### Activity
Can you repeat the data below word for word, from the line containing "What is the ratio" through the end of the data, including both of those lines? Leave the pictures out.

Data drawn from a collection
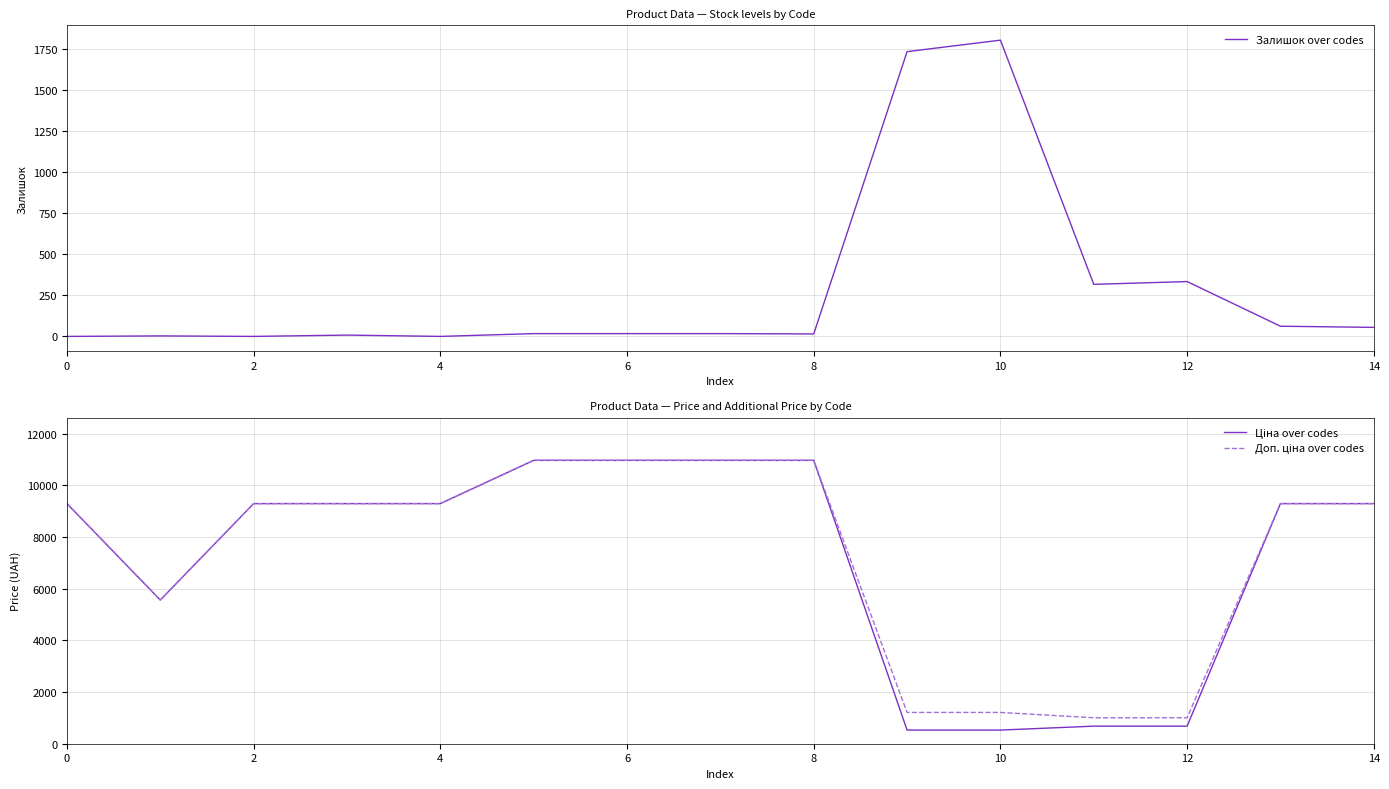

At how many categories does at least one series exceed 1954?

11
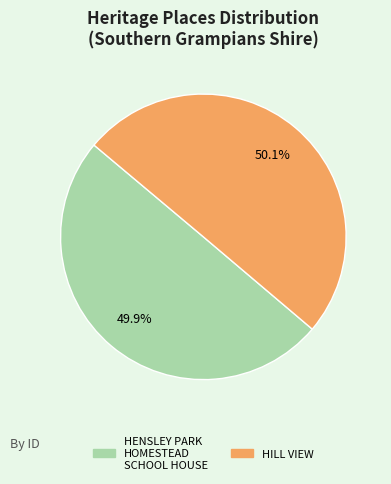

What is the ratio of the value at HENSLEY PARK HOMESTEAD SCHOOL HOUSE to the value at HILL VIEW?

1.0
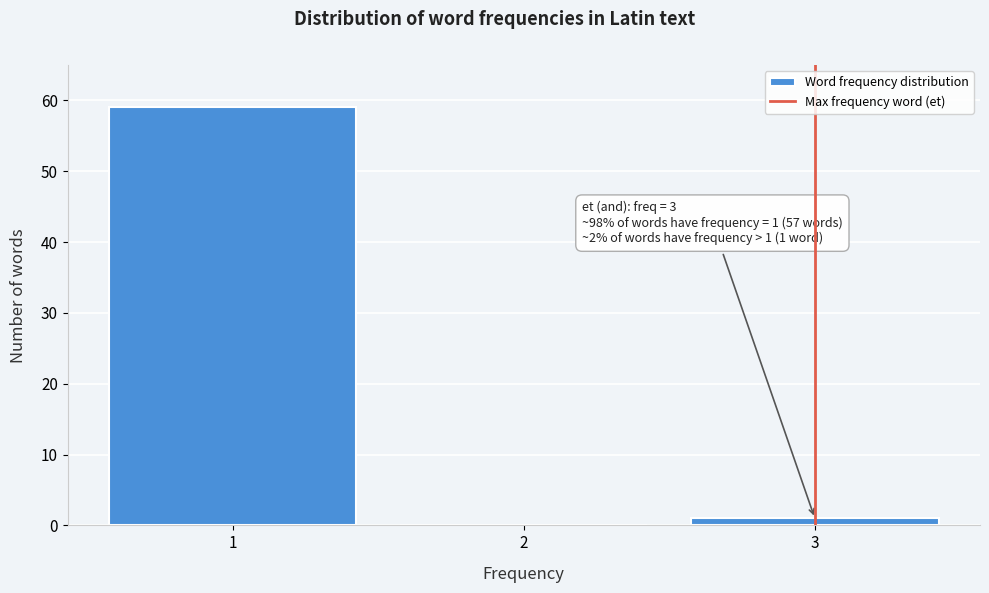

Reading left to right, transcribe all the data shown in this chart.

1=59	2=0	3=1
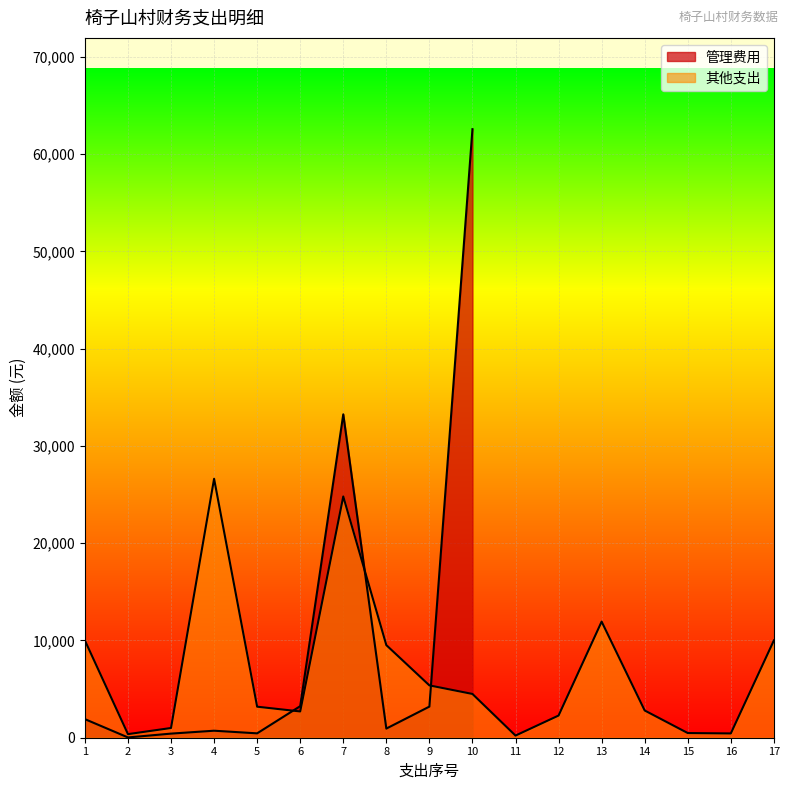

What is the change in value from 6 to 13?

+9237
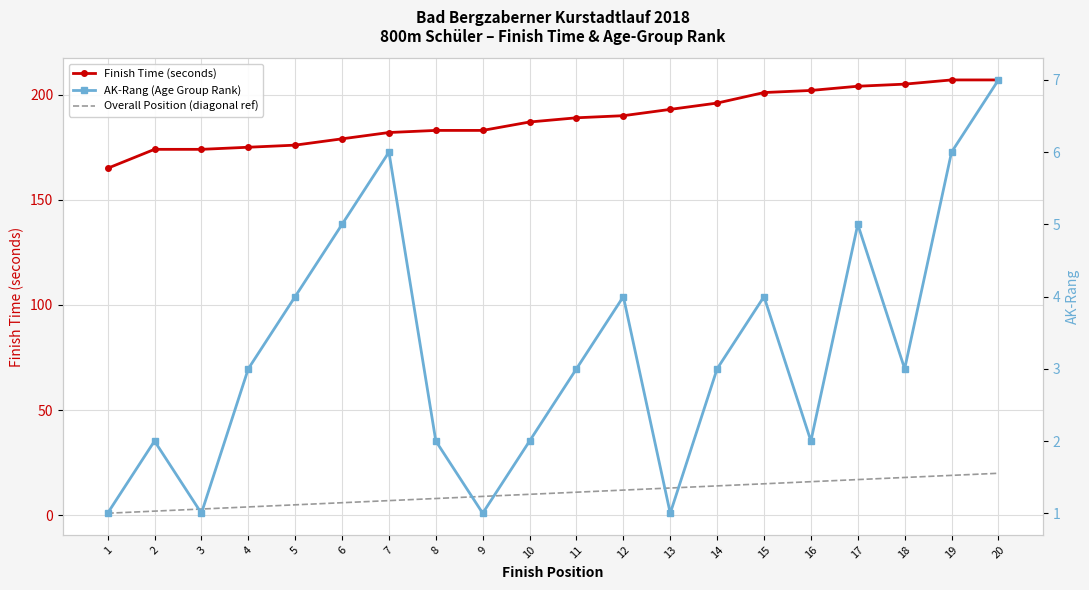

Count the number of data series in this chart.

3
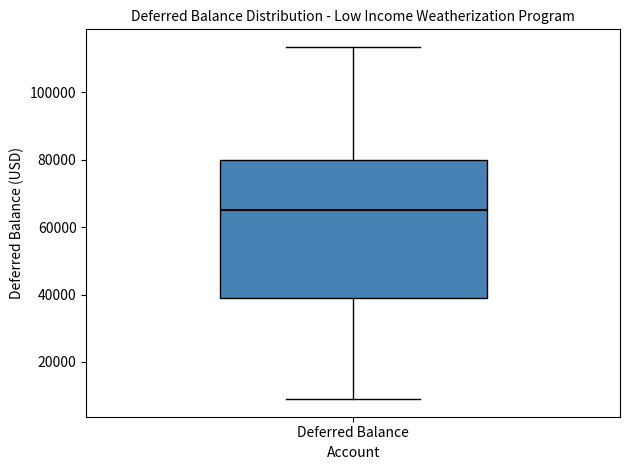

Transcribe this box plot: give where the median line is, the range the box spans, and where the two whiskers end, as read against the y-axis. The values are not printed on the chart, so give them approximately, as read against the axis.

median 66000, box 38000 to 80000, whiskers 8000 to 114000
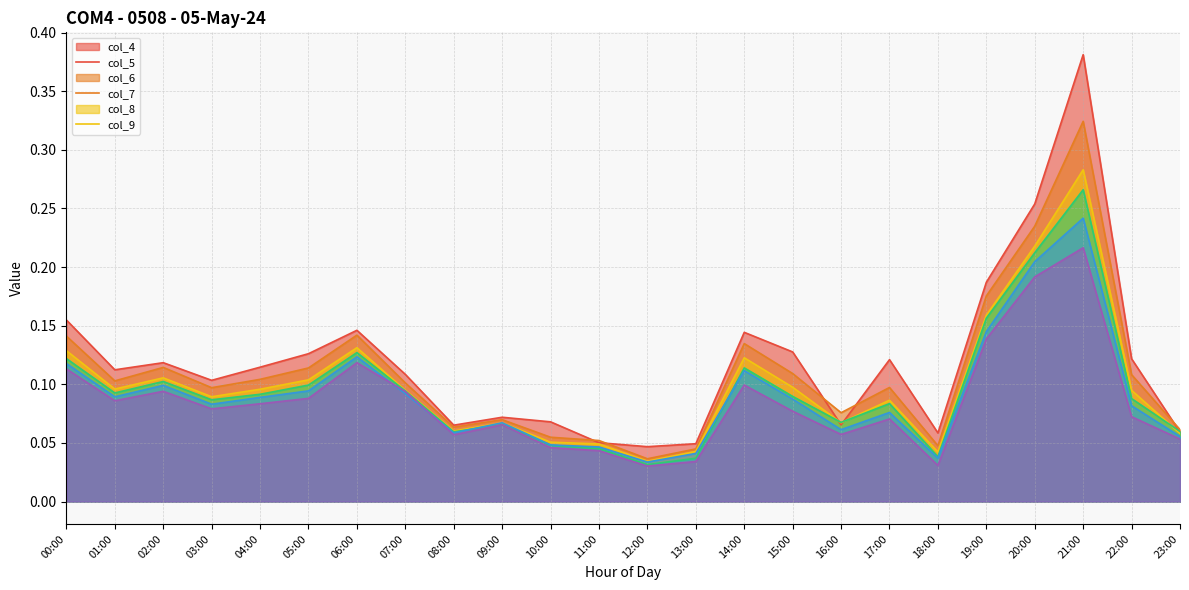

Does the chart display data point markers on the line(s)?

No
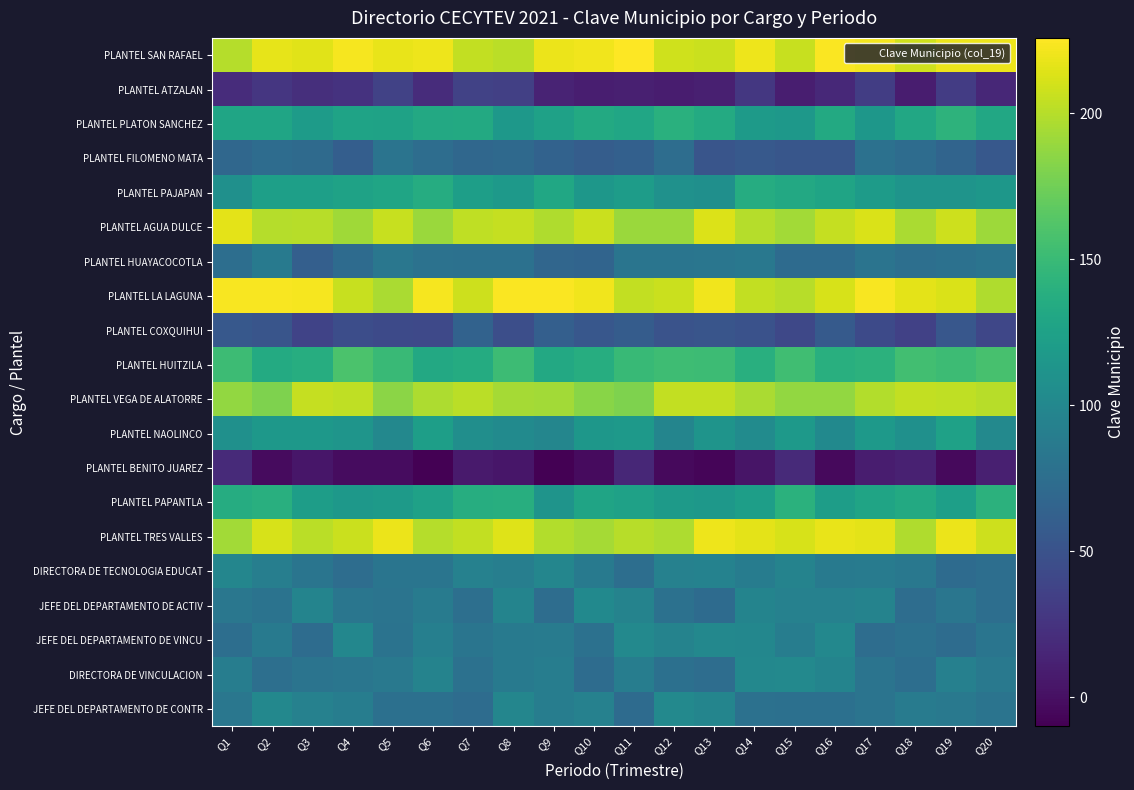

At which category does the chart reach its minimum across all series?

Q6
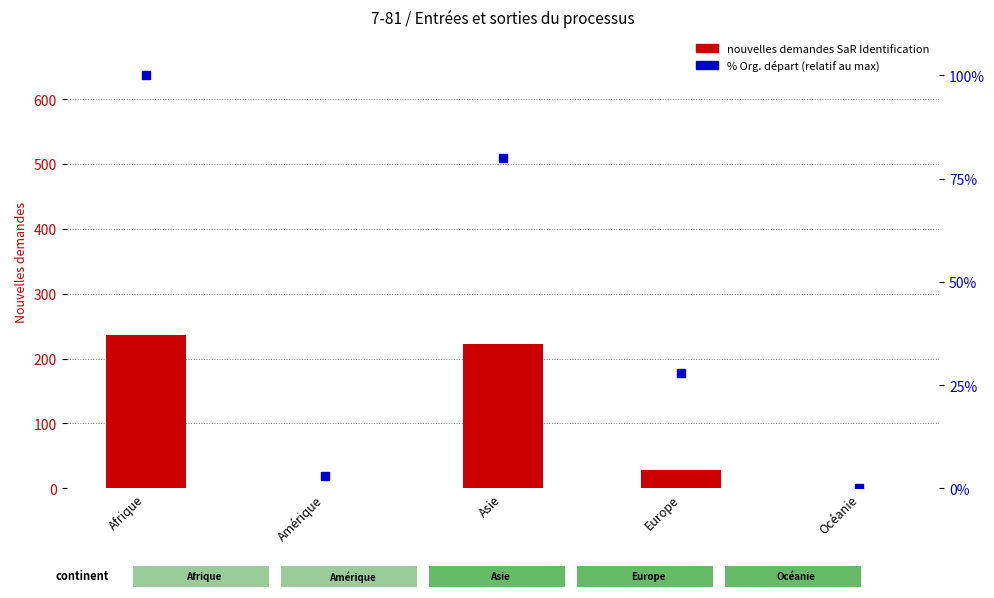

Which series reaches the maximum Y coordinate?

Nouvelles demandes SaR Identification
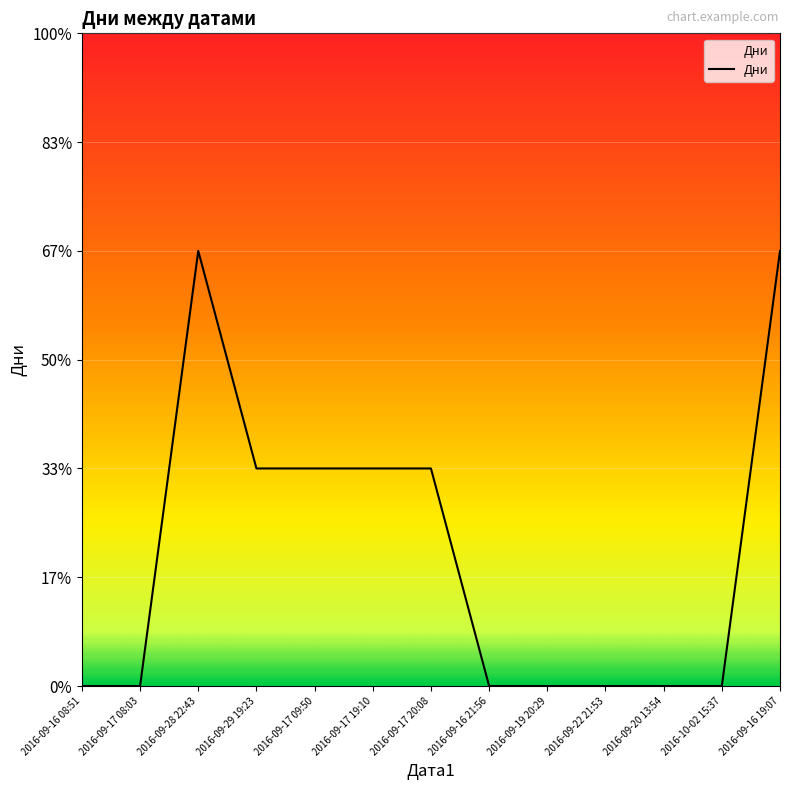

What is the greatest value displayed?

2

### Worked solution
What is the ratio of the value at HENSLEY PARK HOMESTEAD SCHOOL HOUSE to the value at HILL VIEW?

1.0

Reading left to right, transcribe all the data shown in this chart.

1=59	2=0	3=1

What is the change in value from 6 to 13?

+9237

Count the number of data series in this chart.

3

Transcribe this box plot: give where the median line is, the range the box spans, and where the two whiskers end, as read against the y-axis. The values are not printed on the chart, so give them approximately, as read against the axis.

median 66000, box 38000 to 80000, whiskers 8000 to 114000

Does the chart display data point markers on the line(s)?

No

At which category does the chart reach its minimum across all series?

Q6

Which series reaches the maximum Y coordinate?

Nouvelles demandes SaR Identification

What is the greatest value displayed?

2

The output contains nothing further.